The letter was delivered by Sir Thomas Berkeley's last steward, now a Beauchamp dependent, and entered in the bishop's register 1 April 1423.

[13]

This fastidiousness also appears in the negative: compare Shirley's refusal in lines 66 — 69 to ascribe the Latin prose rule to an author. Only two codices of any of the prose works have anything which approaches Shirley's specificity. Cambridge University Library, MS. Ii.iii.21, although it does not ascribe Boece itself to Chaucer, intercalates into the text two of the poet's lyrics, which are ascribed.

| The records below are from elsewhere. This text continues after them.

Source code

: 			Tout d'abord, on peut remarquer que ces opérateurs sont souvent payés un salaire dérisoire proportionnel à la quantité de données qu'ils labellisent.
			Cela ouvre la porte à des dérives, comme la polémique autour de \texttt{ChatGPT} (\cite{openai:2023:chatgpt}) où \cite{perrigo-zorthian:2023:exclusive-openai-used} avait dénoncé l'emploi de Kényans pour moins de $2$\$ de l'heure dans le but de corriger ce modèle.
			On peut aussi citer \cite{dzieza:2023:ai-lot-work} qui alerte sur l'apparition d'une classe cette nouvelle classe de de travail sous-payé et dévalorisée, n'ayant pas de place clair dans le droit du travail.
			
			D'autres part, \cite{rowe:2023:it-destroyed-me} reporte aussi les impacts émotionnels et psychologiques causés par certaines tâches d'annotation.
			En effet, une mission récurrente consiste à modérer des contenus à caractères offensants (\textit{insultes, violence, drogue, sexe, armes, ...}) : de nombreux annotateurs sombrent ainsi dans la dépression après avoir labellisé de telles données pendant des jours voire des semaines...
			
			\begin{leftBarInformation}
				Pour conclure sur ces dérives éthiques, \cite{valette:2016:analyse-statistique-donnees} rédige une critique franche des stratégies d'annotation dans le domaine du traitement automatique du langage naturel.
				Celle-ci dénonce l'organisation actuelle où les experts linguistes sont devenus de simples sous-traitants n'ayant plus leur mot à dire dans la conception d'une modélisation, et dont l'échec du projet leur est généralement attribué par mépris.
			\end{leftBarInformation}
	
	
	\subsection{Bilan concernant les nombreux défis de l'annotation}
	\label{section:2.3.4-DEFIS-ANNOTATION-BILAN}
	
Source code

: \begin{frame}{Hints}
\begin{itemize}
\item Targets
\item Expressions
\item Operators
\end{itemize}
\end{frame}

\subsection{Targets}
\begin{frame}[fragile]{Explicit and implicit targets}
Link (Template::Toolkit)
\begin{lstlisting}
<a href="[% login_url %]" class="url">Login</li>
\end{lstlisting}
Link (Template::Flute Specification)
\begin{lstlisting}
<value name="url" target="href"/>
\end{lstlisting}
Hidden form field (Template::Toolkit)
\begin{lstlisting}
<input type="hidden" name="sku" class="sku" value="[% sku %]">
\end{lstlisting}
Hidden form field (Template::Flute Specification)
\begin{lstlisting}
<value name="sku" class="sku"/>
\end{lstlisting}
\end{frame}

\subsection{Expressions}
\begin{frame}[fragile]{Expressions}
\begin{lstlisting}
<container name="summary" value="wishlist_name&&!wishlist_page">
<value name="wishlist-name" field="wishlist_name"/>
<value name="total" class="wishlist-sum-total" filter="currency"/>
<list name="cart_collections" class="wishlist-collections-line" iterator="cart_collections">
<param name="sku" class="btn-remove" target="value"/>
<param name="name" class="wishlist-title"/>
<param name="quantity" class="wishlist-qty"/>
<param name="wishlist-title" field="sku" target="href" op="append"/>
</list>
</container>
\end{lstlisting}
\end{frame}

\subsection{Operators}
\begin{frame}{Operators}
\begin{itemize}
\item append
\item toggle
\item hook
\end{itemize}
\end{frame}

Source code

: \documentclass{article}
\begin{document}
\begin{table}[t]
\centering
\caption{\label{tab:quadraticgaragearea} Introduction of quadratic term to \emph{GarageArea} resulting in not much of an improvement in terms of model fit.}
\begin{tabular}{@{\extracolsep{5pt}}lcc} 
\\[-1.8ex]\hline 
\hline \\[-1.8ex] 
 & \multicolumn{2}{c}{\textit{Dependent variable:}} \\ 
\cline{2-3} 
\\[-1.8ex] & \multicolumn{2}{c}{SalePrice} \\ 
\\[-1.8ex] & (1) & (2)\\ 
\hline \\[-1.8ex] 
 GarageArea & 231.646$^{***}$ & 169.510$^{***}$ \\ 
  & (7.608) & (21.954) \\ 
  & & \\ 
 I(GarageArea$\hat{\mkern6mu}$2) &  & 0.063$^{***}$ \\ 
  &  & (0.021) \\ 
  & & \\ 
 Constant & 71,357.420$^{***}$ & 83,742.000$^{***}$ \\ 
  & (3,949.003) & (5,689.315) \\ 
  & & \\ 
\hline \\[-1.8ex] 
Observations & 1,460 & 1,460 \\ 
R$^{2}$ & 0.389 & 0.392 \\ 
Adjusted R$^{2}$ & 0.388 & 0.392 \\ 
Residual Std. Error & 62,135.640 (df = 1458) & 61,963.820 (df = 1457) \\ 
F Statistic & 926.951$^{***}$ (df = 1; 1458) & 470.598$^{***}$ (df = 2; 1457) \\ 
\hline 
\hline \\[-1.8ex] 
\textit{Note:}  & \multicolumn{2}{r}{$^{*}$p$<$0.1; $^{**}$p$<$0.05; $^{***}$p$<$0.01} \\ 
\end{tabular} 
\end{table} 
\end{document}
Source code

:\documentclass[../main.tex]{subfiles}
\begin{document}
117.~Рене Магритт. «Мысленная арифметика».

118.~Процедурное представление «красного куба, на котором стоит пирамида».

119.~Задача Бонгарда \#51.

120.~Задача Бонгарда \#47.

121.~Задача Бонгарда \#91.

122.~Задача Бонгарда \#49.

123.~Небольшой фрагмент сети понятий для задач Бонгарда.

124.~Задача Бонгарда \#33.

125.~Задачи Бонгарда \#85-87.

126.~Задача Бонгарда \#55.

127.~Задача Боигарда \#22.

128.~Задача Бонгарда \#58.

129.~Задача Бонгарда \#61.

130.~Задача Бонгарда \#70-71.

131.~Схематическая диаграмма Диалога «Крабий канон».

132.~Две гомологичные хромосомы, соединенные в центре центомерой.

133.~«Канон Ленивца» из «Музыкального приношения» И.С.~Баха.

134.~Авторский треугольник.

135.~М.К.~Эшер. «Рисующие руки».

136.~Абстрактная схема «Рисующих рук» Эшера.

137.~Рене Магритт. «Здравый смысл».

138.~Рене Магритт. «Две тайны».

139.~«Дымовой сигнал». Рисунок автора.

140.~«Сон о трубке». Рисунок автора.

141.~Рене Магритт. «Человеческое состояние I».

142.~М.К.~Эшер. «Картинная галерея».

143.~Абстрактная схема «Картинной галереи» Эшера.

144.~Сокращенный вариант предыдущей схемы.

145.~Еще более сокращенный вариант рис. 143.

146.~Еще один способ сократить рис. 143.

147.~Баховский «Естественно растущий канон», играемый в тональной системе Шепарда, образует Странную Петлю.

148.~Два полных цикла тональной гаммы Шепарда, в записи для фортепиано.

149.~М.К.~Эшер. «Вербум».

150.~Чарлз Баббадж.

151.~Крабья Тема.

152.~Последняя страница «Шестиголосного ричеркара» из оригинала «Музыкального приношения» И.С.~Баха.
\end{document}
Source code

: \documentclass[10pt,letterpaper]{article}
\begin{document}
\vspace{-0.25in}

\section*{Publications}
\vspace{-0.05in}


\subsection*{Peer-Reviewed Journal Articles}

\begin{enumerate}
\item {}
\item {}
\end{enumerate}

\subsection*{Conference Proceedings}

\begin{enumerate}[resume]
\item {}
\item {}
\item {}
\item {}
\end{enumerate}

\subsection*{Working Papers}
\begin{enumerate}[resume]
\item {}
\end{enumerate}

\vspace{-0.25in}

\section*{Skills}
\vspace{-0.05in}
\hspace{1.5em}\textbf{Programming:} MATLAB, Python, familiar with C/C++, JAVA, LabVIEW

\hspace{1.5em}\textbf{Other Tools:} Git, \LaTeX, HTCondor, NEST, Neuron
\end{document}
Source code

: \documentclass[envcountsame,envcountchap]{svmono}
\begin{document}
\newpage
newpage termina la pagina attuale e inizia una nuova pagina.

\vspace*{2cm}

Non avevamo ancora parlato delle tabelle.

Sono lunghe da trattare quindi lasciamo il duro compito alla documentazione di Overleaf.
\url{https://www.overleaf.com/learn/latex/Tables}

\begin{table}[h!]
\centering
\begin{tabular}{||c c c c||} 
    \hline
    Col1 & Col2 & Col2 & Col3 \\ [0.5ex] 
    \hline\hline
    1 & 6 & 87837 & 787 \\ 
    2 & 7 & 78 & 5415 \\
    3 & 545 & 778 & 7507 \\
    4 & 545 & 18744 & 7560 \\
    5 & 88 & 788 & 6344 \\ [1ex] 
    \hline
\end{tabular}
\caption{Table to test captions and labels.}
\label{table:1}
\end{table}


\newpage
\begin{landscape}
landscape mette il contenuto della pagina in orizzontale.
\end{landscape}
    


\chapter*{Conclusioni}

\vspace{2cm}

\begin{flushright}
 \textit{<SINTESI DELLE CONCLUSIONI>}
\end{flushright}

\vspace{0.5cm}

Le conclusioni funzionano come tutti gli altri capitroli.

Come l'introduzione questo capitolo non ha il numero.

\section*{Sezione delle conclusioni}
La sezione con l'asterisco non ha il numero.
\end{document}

An opulent fragment of a Master of Game manuscript, now the property of the Duke of Gloucester, has an ascription, like Shirley's, to "my lorde of ᵹorke," but the author shares billing in the rubric with the patron for whom the manuscript was produced: "The boke made and compilid togedir be the information of Sir Thomas of Kerdeston." But Danielsson (52) believes that Kerdeston acquired his information because he was making over an earlier book, in fact Edward's presentation copy. (His suggestion that the hand is Richard Frampton's should probably be rejected, unless Frampton's textura differed radically from his more usual script.) I am very grateful to the Duke of Gloucester and his steward, Sir Simon Bland, for their generosity and courtesies in allowing me to examine three Middle English hunting manuscripts at Kensington Palace (one of which appears to be Kerdeston's trial run for the more opulent Master manuscript).

[14]

On Shirley's presence in France (whether he actually left Calais is unclear), see Doyle, "New Light" 94. Richard Beauchamp himself was at Harfleur, but not Agincourt, and greeted the victorious Henry at Calais; cf. Gesta 129n. (For Edward's death — he was one of only two English lords lost in the battle — see 97).

[15]

Prose contents of Ashmole include a translation of the Secreta secretorum (ff. 1 — 12v, IPMEP 452); a sequence of translated meditations, primarily on death and including verse, usually transmitted as a unit (ff. 78 — 83v; ed. Horstmann 2:367 — 375; IPMEP 491 + 338 + IMEV 4160); and The Three Kings of Cologne (ff. 100 — 130, IPMEP 290). In the third manuscript the prose occurs in the portion at Sion, the translation of de Deguileville, The Pilgrimage of the Lyfe of the Manhode (recently edited by Avril Henry, EETS 288, 292).

[16]

Doyle extends considerably earlier lists of manuscripts dependent on Shirley in "Unrecognized Piece" and "Court" 177, n. 42; for a more recent summary, see Griffiths 92 — 93.

[17]

In addition to the ascribed portion of "Anelida," Additional contains two "dirty" poems ascribed but no longer accepted as Chaucer's (IMEV 1635 and 2611) and two unascribed lyrics which still hover on the edge of the canon, "Proverbs" and "A Ballad of Complaint" (IMEV 3914 and 650).

[18]

I read an earlier version of this paper at the Kalamazoo Medieval Institute, 4 May 1989, at a session dedicated to the memory of Sarah Horrall. I remain particularly grateful to Martha Driver, who organized this occasion, and to the good will of Derek Pearsall, who presided.